[Problem details]:
The following data has a line with "thumb mcp: (507, 376)" and a line with "pinky tip: (562, 394)". Write out exactly those lines and all the lines between them.
[Information shown — start]
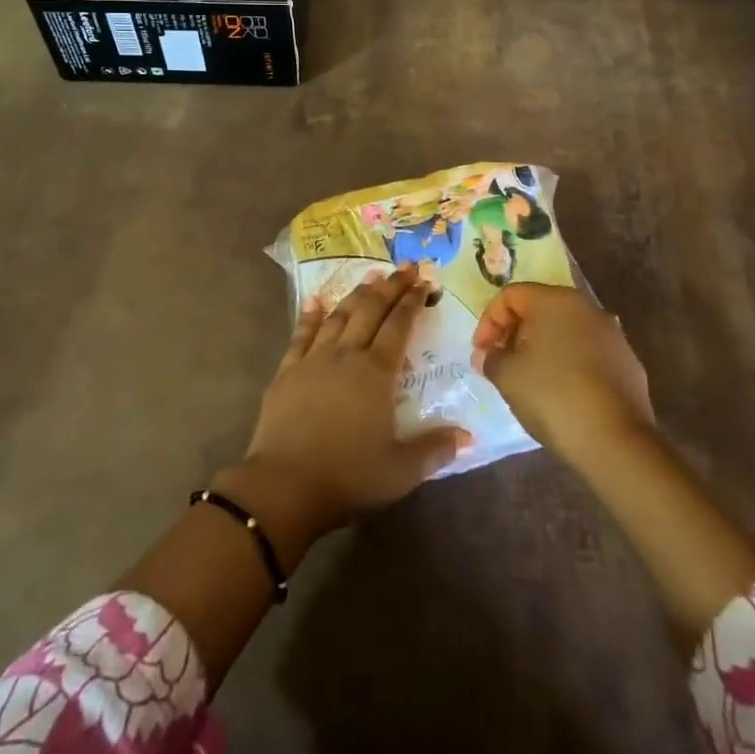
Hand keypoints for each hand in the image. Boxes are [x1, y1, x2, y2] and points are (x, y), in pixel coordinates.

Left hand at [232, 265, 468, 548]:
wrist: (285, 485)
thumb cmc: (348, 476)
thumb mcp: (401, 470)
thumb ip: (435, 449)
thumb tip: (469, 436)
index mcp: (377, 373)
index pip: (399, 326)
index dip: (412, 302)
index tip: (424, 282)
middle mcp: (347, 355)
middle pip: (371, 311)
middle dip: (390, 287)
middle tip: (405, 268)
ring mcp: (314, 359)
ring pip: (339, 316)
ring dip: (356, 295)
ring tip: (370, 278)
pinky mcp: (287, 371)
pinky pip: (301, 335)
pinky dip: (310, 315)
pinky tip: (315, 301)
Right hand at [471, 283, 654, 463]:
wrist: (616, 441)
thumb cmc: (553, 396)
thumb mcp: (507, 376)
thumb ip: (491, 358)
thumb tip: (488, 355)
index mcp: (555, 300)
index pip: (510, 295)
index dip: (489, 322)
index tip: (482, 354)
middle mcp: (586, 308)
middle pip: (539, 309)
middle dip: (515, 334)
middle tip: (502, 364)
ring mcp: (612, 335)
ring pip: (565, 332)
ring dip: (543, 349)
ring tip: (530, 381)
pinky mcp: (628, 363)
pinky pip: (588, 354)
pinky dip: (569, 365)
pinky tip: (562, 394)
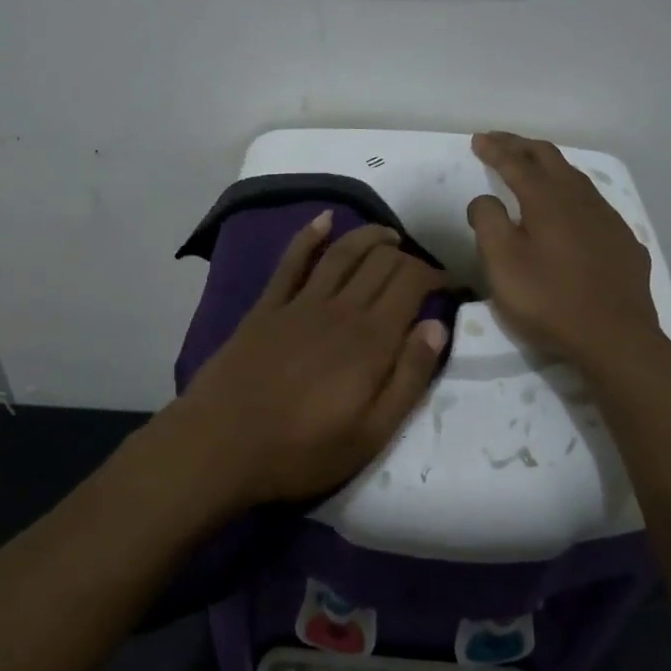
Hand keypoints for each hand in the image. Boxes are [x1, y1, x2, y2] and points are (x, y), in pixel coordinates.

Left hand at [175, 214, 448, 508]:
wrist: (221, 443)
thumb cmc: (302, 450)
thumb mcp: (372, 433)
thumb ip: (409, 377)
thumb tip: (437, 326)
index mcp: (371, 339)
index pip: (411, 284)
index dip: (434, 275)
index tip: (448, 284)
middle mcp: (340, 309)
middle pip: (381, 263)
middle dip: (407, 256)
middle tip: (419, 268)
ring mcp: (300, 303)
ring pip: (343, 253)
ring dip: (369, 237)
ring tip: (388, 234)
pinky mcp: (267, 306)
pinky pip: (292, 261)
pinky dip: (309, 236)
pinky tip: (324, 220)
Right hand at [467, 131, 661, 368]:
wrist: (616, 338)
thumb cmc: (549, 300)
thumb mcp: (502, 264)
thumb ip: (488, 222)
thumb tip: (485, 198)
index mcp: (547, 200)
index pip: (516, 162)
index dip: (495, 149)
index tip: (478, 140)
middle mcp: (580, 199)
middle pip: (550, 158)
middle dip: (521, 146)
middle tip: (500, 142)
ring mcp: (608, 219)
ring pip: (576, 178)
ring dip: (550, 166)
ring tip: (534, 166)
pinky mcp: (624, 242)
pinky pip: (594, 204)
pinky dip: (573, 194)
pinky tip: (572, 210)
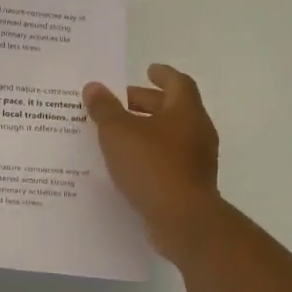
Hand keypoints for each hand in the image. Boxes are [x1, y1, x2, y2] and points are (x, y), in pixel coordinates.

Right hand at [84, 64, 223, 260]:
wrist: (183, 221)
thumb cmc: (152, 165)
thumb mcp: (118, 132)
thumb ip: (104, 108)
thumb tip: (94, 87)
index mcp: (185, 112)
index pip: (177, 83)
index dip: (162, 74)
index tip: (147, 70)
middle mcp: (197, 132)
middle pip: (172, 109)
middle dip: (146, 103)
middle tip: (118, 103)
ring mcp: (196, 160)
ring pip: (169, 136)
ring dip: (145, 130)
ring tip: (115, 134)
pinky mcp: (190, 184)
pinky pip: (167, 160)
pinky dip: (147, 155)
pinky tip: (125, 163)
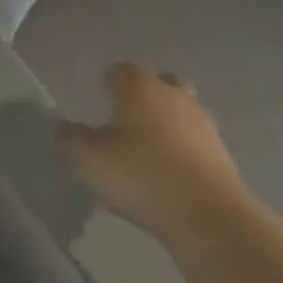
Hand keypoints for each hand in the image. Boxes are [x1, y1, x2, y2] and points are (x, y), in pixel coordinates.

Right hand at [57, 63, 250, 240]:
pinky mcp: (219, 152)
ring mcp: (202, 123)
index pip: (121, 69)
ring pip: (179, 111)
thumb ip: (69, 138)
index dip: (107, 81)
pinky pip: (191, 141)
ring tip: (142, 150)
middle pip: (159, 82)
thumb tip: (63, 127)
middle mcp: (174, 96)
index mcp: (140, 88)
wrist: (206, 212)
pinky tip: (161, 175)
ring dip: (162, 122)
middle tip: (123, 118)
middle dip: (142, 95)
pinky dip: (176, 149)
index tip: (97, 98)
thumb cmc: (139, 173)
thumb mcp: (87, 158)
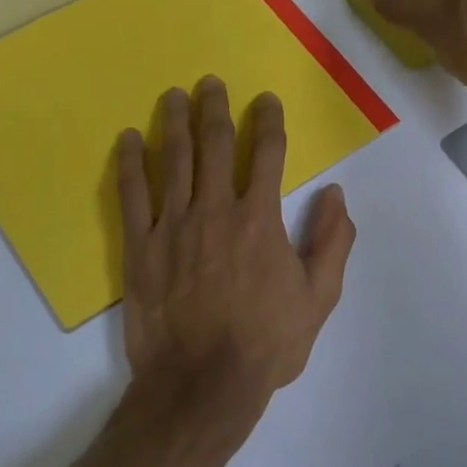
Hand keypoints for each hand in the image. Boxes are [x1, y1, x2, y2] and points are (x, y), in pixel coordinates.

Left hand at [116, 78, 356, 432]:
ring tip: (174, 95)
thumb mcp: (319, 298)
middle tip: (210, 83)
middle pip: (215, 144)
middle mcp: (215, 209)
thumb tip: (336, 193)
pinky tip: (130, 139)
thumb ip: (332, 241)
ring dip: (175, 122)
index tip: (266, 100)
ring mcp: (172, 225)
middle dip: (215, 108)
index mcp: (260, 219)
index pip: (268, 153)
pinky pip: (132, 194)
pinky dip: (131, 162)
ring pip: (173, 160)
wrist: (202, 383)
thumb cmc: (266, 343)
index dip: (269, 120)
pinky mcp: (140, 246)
[Information shown — finish]
[Written answer]:
thumb mcp: (507, 376)
thumb ip: (491, 358)
thumb tip: (488, 355)
index mcp: (555, 300)
index pip: (510, 295)
index dip: (489, 322)
index tip: (482, 354)
middle mcp: (586, 308)
middle pip: (539, 309)
middle dip: (515, 334)
middle tip: (502, 364)
ring mcp: (612, 335)
ring pip: (565, 332)
ring dip: (543, 349)
ring tip: (530, 381)
pinky mcp: (628, 363)
pinky pip: (588, 354)
pinky dip: (569, 365)
pinky tip: (562, 394)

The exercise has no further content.